Last Updated

09 Oct 2019

Reducing the Burden of Malaria in HIV-uninfected Pregnant Women and Infants (PROMOTE-BC1)


This project has the objective to test the hypothesis that IPT with DP will significantly reduce the burden of malaria in pregnancy and infancy and improve the development of naturally acquired antimalarial immunity.

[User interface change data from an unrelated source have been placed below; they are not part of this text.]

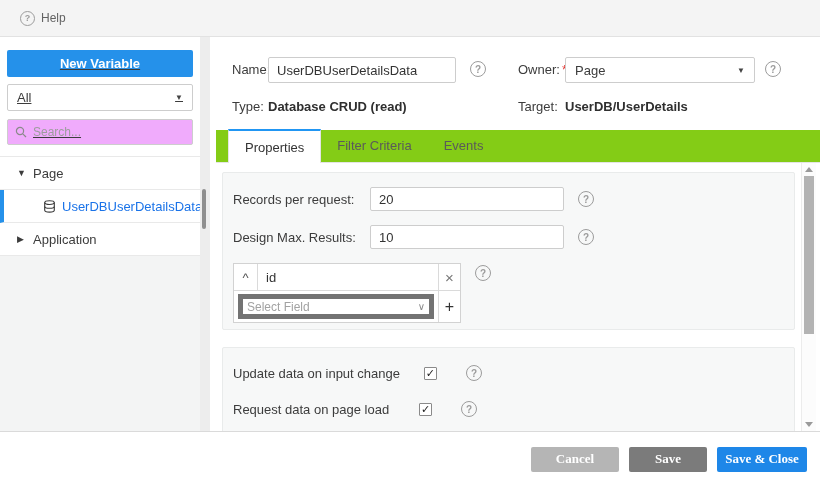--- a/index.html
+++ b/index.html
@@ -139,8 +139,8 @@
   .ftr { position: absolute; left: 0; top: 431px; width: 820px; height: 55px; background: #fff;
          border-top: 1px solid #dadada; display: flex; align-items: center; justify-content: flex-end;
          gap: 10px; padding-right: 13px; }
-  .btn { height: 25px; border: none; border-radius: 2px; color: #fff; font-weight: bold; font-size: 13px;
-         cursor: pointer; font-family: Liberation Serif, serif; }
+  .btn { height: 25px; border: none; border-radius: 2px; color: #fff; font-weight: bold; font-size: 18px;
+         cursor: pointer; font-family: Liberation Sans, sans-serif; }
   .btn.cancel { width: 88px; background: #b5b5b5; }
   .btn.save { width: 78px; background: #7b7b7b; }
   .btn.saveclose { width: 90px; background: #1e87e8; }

Birth cohort 1 study (BC-1) – This study enrolled 300 HIV uninfected pregnant women and randomized them to 3 different IPTp regimens. The children born to these mothers were then randomized to different IPTi regimens given through 2 years of age and then followed one additional year after chemoprevention was stopped.

Principal Investigator
Study Design Identifier: NCT02163447
Study Phase: Phase 3
Allocation: Randomized
Intervention Model: Parallel Assignment
Masking: Quadruple (Participant, Care Provider, Investigator, Outcomes Assessor)
Primary Purpose: Prevention



This will be a double-blinded randomized controlled phase III trial of 300 HIV uninfected pregnant women and the children born to them. The study interventions will be divided into two phases. In the first phase, HIV uninfected women at 12-20 weeks gestation will be randomized in equal proportions to one of three intermittent preventive therapy in pregnancy (IPTp) treatment arms:

  1. 3 doses of sulfadoxine-pyrimethamine (SP)
  2. 3 doses of dihydroartemisinin-piperaquine (DP) 
  3. monthly DP.

All three interventions arms will have either SP or DP placebo to ensure adequate blinding is achieved. Follow-up for the pregnant women will end approximately 6 weeks after giving birth. In the second phase of the study, all children born to mothers enrolled in the study will be followed from birth until they reach 36 months of age. Children born to mothers randomized to receive 3 doses of SP during pregnancy will receive DP every 3 months between 2-24 months of age. Children born to mothers randomized to receive 3 doses of DP or monthly DP during pregnancy will receive either DP every 3 months or monthly DP between 2-24 months of age. To ensure adequate blinding, children who will receive DP every 3 months will be given DP placebo during the months they will not be taking DP. Children will then be followed an additional year between 24-36 months of age following the interventions.